• Directions for this task: The data shown below should all be retyped exactly.

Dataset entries

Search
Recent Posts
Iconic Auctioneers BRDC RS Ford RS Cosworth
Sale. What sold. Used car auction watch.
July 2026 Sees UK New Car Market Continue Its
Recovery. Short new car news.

• Reply:
Search
Recent Posts
Iconic Auctioneers BRDC RS Ford RS Cosworth
Sale. What sold. Used car auction watch.
July 2026 Sees UK New Car Market Continue Its
Recovery. Short new car news.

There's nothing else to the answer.